LOOK OUT!!!!!!! Tony's on a RAMPAGE!!!!!!!!!!!!!!

WTG Bro!!!!!

Ron


----------



## RPB67 (Mar 26, 2005)

Yup ! 

Thats attitude all right. 

Definately attitude.


----------



## altbier (Feb 20, 2005)

demonweb! everyone duck and cover!


----------



## pnoon (Jun 8, 2005)

He's at it again !
Watch out. This should be a doozie!


----------



## backwoods (Sep 15, 2005)

uh oh .... thats a big can!!!


----------



## pnoon (Jun 8, 2005)

backwoods said:


> . thats a big can!!!


Sounds like a CUT to me


----------



## RenoB (Oct 12, 2005)

That's too much :r I can't take it here anymore :r 

I just had soup for dinner :r :r


----------



## JezterVA (Sep 8, 2005)

Having been on the receiving end of one of Tony's boxes, I can say someone is in trouble. He put's down heavy smackdowns.


----------



## Da Klugs (Jan 8, 2005)

And if he actually send you the can... remember to check and see if it opens.


----------



## Moglman-cl (May 27, 2005)

Get 'em good Tony!!! Nice time for some Christmas Whoopin'!


----------



## bruceolee (Jun 26, 2005)

I've actually been on the recieving end of that can. I can only tell you that it still haunts my dreams....................Seriously, If you see a strange package near you then please run away. It's for your own good and safety.


----------



## backwoods (Sep 15, 2005)

pnoon said:


> Sounds like a CUT to me


nope...a cut would have been.....

that can o' whoopazz has expired!!!!!


----------



## illuminatus (Oct 20, 2005)

backwoods said:


> nope...a cut would have been.....
> 
> that can o' whoopazz has expired!!!!!


NOW ya tell me... I couldn't come up with anything better


----------



## Puffy69 (Sep 8, 2005)

Looks like an Industrial Size Can of WhoopA$$


----------



## Don Fernando (Jan 1, 2000)

looks like somebody might be needing one of these


----------



## illuminatus (Oct 20, 2005)

celticgent said:


> looks like somebody might be needing one of these


HOLY CRAP! Those things cost more than my first car!
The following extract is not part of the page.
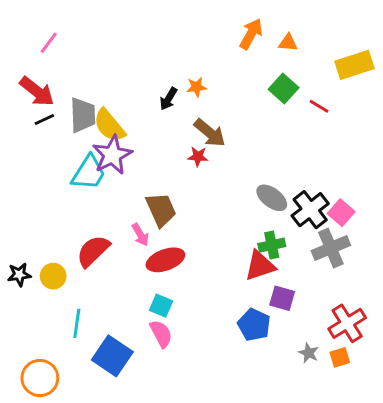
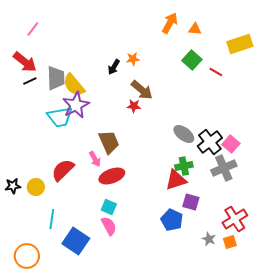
cyan trapezoid: (89, 173) -> (60, 117), turned 48

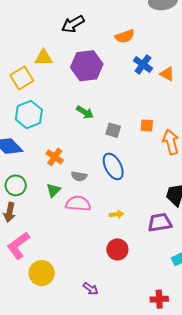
And probably make more horsepower! :r :r


----------



## Don Fernando (Jan 1, 2000)

that thing costs more than the first 4-5 cars i owned _alltogether_

course, that might be whey i went through them like batteries


----------



## illuminatus (Oct 20, 2005)

celticgent said:


> that thing costs more than the first 4-5 cars i owned _alltogether_
> 
> course, that might be whey i went through them like batteries


haven't you ever heard "buy it once, buy it right"? :r :r


----------



## Don Fernando (Jan 1, 2000)

nope.

my mantra was:

is it a piece of shit? SURE, I'LL BUY IT!


----------



## illuminatus (Oct 20, 2005)

celticgent said:


> nope.
> 
> my mantra was:
> 
> is it a piece of shit? SURE, I'LL BUY IT!


awesome.. I know where you can pick up an old mustang real cheap! (Actually, my mustang isn't a piece of shit.. it just needs a new transmission, that I can't afford to put into it)


----------



## Don Fernando (Jan 1, 2000)

luckily i got less stupid over the years. :z 

*end threadjack*


----------



## illuminatus (Oct 20, 2005)

celticgent said:


> luckily i got less stupid over the years. :z
> 
> *end threadjack*


hopefully, the same happens for me

/threadjack again


----------



## Ms. Floydp (Jan 7, 2005)

no soup for you!!!


----------